-- Opening Marker --

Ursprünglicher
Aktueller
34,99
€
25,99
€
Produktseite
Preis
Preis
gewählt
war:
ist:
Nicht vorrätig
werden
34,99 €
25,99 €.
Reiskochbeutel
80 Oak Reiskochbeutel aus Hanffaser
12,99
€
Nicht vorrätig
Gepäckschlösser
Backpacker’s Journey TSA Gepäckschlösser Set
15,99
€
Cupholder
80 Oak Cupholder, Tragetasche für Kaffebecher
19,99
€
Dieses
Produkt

-- Closing Marker --
-- Opening Marker --

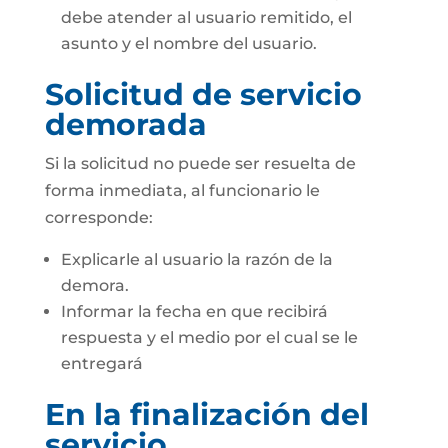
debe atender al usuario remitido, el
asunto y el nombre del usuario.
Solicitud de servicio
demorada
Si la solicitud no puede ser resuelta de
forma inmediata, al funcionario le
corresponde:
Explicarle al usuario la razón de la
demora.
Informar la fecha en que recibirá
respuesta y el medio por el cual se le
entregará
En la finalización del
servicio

-- Closing Marker --

Search the listing for the string "usuario". Copy each line where it turns up.

debe atender al usuario remitido, el
asunto y el nombre del usuario.
Explicarle al usuario la razón de la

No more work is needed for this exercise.